All kinds of little things were malfunctioning or offline: from our camera monitors to the Christmas lights on the tree out front. I had promised a pair of hockey tickets to my nextdoor neighbour and I couldn’t even e-transfer them without access to to our internal LAN, because my Ticketmaster login was in our internal vault.

It reminded me of a movie I saw over a decade ago: Ghosts With Shit Jobs which posited a near-future America after an economic crash that brought about the next Great Depression, and it followed the lives of a few different gringos as they scrounged through a post-collapse economy that eerily resembles the “gig economy” or “side hustle” landscape many are mired in today…

One line in that movie really struck me at the time, I found myself remembering it this morning: it was when one of the “radioactive cobweb harvester” brothers, Anton and Toph explained how their parents lost everything: which is why they had been reduced to a life of extremely harrowing and dangerous work, for which they were paid, in water.

“Our whole family got screwed over when the cloud was repossessed. I mean, all of our data was there, you know, all of it… Network, legal, authenticators… Parents had to start from scratch.”

What strikes me about that message today is realizing that there wasn’t even any mention of money, or assets being lost: the family was ruined through losing access to their ability to manage any wealth or property they may have had (Bitcoiners have a phrase for this: Not your keys, not your coins).

Internet connectivity is already ubiquitous and something we take for granted, fifty years or so ago, the same happened with electricity.

We don’t even think about these things or notice them anymore, unless they stop working (we’ve actually being saying exactly this about DNS from the very beginning).

You know what the next indispensable thing is that layers on top of electricity, and internet?

I probably don’t even have to say it.

@grok what is the OP suggesting will be the next indispensable layer of technology atop the Internet?

(some wiseass, no doubt).

Without AI I’d probably still be working on the issue (although, in the end I was the one who tried taking the switch out of the loop entirely. But I still needed chatGPT to help me unscramble my laptop’s network cache).

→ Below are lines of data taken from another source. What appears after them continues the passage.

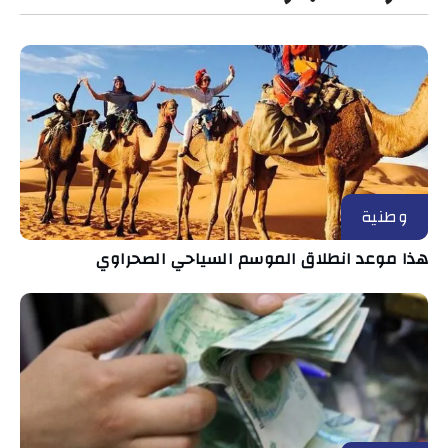
وطنية
هذا موعد انطلاق الموسم السياحي الصحراوي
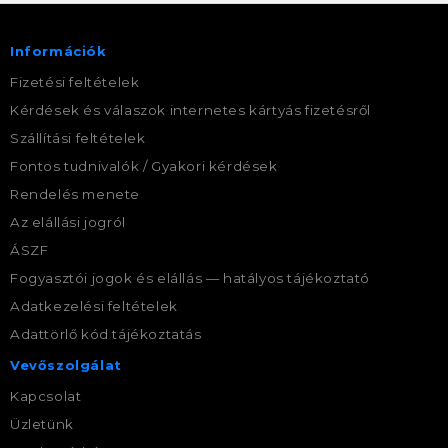
Információk
Fizetési feltételek
Kérdések és válaszok internetes kártyás fizetésről
Szállítási feltételek
Fontos tudnivalók / Gyakori kérdések
Rendelés menete
Az elállási jogról
ÁSZF
Fogyasztói jogok és elállás — hatályos tájékoztató
Adatkezelési feltételek
Adattörlő kód tájékoztatás
Vevőszolgálat
Kapcsolat
Üzletünk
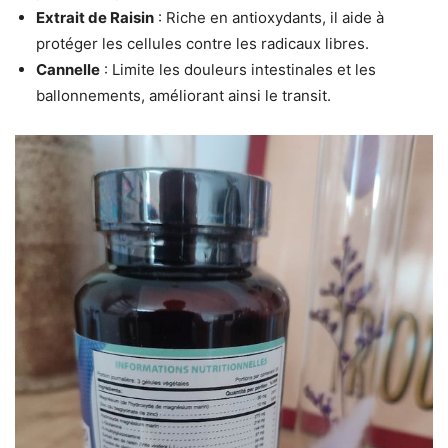
Extrait de Raisin
: Riche en antioxydants, il aide à
protéger les cellules contre les radicaux libres.
Cannelle
: Limite les douleurs intestinales et les
ballonnements, améliorant ainsi le transit.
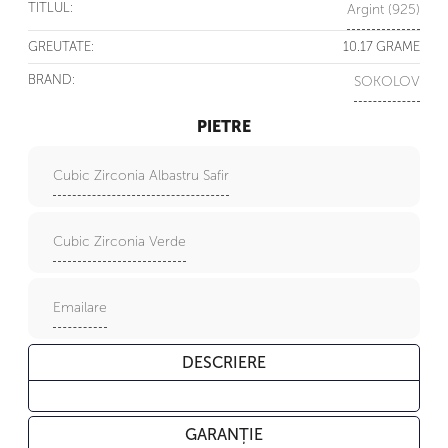
TITLUL:
Argint (925)
GREUTATE:
10.17 GRAME
BRAND:
SOKOLOV
PIETRE
Cubic Zirconia Albastru Safir
Cubic Zirconia Verde
Emailare
DESCRIERE
GARANȚIE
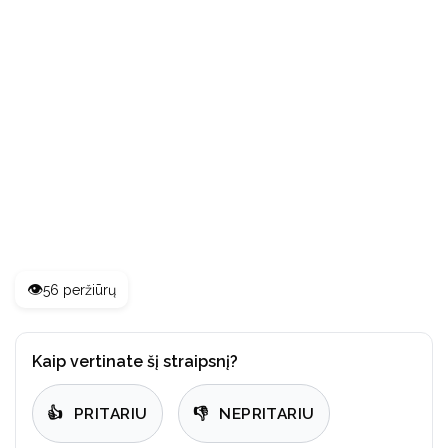
👁️
56 peržiūrų
Kaip vertinate šį straipsnį?
👍
PRITARIU
👎
NEPRITARIU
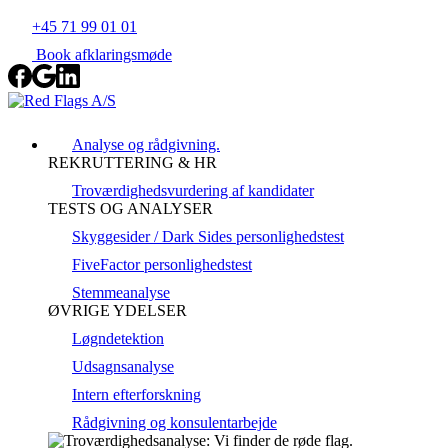
+45 71 99 01 01
Book afklaringsmøde
Analyse og rådgivning.
REKRUTTERING & HR
Troværdighedsvurdering af kandidater
TESTS OG ANALYSER
Skyggesider / Dark Sides personlighedstest
FiveFactor personlighedstest
Stemmeanalyse
ØVRIGE YDELSER
Løgndetektion
Udsagnsanalyse
Intern efterforskning
Rådgivning og konsulentarbejde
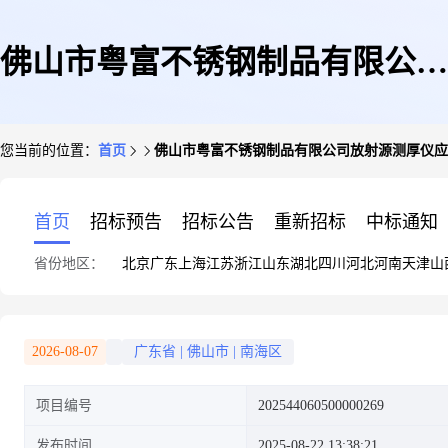
佛山市粤富不锈钢制品有限公司
您当前的位置：
首页
佛山市粤富不锈钢制品有限公司放射源测厚仪应
放射源测厚仪应用项目
首页
招标预告
招标公告
重新招标
中标通知
省份地区：
北京
广东
上海
江苏
浙江
山东
湖北
四川
河北
河南
天津
山
2026-08-07
广东省
|
佛山市
|
南海区
项目编号
202544060500000269
发布时间
2025-08-22 13:38:21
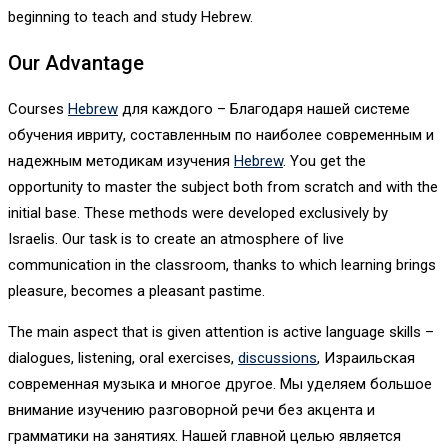
beginning to teach and study Hebrew.
Our Advantage
Courses
Hebrew
для каждого – Благодаря нашей системе
обучения ивриту, составленным по наиболее современным и
надежным методикам изучения
Hebrew
. You get the
opportunity to master the subject both from scratch and with the
initial base. These methods were developed exclusively by
Israelis. Our task is to create an atmosphere of live
communication in the classroom, thanks to which learning brings
pleasure, becomes a pleasant pastime.
The main aspect that is given attention is active language skills –
dialogues, listening, oral exercises,
discussions
, Израильская
современная музыка и многое другое. Мы уделяем большое
внимание изучению разговорной речи без акцента и
грамматики на занятиях. Нашей главной целью является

It probably took a good few decades to become utterly reliant on the physical layers of modern infrastructure: electrical grid, water, etc)

The Internet started gathering momentum in the 90’s but if some kind of Carrington Event vapourized the entire thing while it was still in the early innings, maybe as late as the early 00’s, we’d probably still have muddled through.

Today it would be a civilization ender.

How long will it take AI embedded into everything to become ubiquitous and indispensable?

We’re practically there now. Another year, is my guess.